Archive for October, 2013

Convention The Missionary Diocese of the South & Ozarks –

Meeting 27 September 2013 at St Francis Church in Ava, Missouri

 

After Morning Prayer – Communion Service and following a lovely luncheon prepared by the

Ladies of St. Francis, the business meeting was opened with a prayer by Fr. Tom Bradshaw.

 

Bishop Hartley then determined that a quorum was present, there being 5 out of 6 churches

represented: St. Barnabas, Christ’s Chapel, St. Francis, St. Joseph, and St. Matthews.

 

It was moved that a 12 member Council of Advice be established. Each church to be

represented by its priest and a designated lay person. This was moved by Fr. Jim McTaggart

and seconded by Deacon Tom Hiter. Motion passed.

 

It was also moved and seconded that our next year’s convention location be in Branson,

Missouri, at St. Joseph’s Branson. Motion passed.

 

There was discussion regarding the date of the 2014 National Convention to be held in Prescott,

Arizona. Dates suggested for the Nationals Convention were not available at this time.

 

There was a motion that the day’s offering ($104.50) be used for the Bishop’s Travel

Fund. Moved by Fr. McTaggart; Seconded by Jack Sotallaro. Motion passed.

 

Bishop Hartley gave a brief report on the status of the diocese. Briefly summarized:

1 newly ordained priest, Rodney Jackson in Boaz, Alabama; 1 ordained deacon, Tom Hiter;

lost 2 priests: Fr. Caley and Fr. Dunklee; lost 1 parish, Fr. Dunklee’s; 1 new church building–St. Joseph’s in Branson; 2 new postulants; and a new mission in Bristol, Tennessee.

 

The Anglican Bible and Book Society was mentioned.

 

Discussion followed on “how to plan for the future of the Church”. Bishop Hartley stating that

a critical inflection point may be reached making us unable to plan for a decade ahead.

Technology has progressed so rapidly leading us to a point of “creative destruction”.

 

The bishop mentioned three specific things that has led us to this point: a runaway technology,

globalization and increases in living standards, and environmental concerns.

In this brand new world faith, scripture, and sacraments remain the same, but we are unable

to look back, only forward to the future.

 

Fr.
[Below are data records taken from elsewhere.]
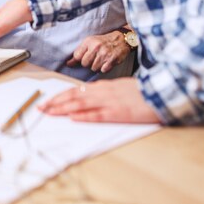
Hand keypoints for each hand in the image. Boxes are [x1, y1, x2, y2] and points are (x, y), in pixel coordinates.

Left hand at [38, 78, 159, 122]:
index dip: (60, 96)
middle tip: (40, 107)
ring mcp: (111, 102)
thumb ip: (106, 91)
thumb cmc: (145, 92)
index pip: (77, 90)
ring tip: (48, 112)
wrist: (163, 92)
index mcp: (105, 86)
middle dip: (55, 102)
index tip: (47, 101)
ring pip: (81, 104)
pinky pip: (98, 115)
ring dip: (62, 108)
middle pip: (74, 96)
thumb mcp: (122, 87)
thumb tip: (90, 94)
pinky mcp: (119, 113)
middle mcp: (104, 92)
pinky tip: (72, 118)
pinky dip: (83, 116)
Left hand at [67, 31, 130, 72]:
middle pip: (85, 64)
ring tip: (101, 60)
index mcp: (89, 41)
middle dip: (88, 63)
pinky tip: (106, 63)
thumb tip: (68, 64)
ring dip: (96, 66)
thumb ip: (79, 52)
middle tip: (94, 59)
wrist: (121, 39)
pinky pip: (103, 70)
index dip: (79, 60)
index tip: (82, 59)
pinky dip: (104, 69)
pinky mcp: (112, 60)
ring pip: (93, 68)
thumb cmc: (103, 42)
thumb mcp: (90, 42)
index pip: (77, 56)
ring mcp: (104, 54)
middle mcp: (96, 47)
Jerry Ellington led us in Evening Prayer.

 

Convention was adjourned at 2 p.m.

 

Respectfully submitted, Barbara Leever

 

 

Note: Christ Chapel Council of Advice Members are: Deacon Tom Hiter and Lay person:

Judy James.

 

Discussion period

 

The 2013 annual convention of the Missionary Diocese of the South and Ozarks was held September 27 at St. Francis Anglican Church, Ava, Missouri.

Following Morning Prayer and Holy Communion clergy and delegates met for informal discussion on topics having impact on church life.  The first topic was the ageing out of church members, when many leave the church.  One likely age is 16 years when young people get their driving license and their first taste of independence.  Another is 21 years, the legally adult age when the demands of career and family take top priority.  Age 65 is another time when members leave church.  Retirement often leads to a move to a new community.  The present average age in many mainline churches is around 57 years.

Another topic was the general secularization of society.  We now have three generations with little or no church experience.  Many young people are afraid of church services and church buildings.  Each generation has more freedom and independence.  Non-traditional locations can bring people in, like cowboy churches.  One problem is that traditional churches must compete with modernized shallow churches.  Another challenge is how to reach out to the community.

With the general disbelief of society, good times do not require the church.  Among the young, traditional cycles of life are not important.  Such cycles showing life’s progression like baptism, confirmation, marriage, etc. have given way to getting a driver’s license and legally becoming an adult.

Young people communicate through social networks, so it is helpful to use facebook and twitter.  Publicity is important, being visible to the public is a must.  Working with other liturgical traditions keeps us in view of the community.  A possible means of being visible is to play up the English connection; Americans are anglophiles and at present there is much interest in England.  We should target special interests.

Another challenge we face is finances, especially as it relates to the need for full-time priests and paying for them.  People today just don’t contribute to church like they used to.  One solution in fund raising is to have set goals rather than just asking for money.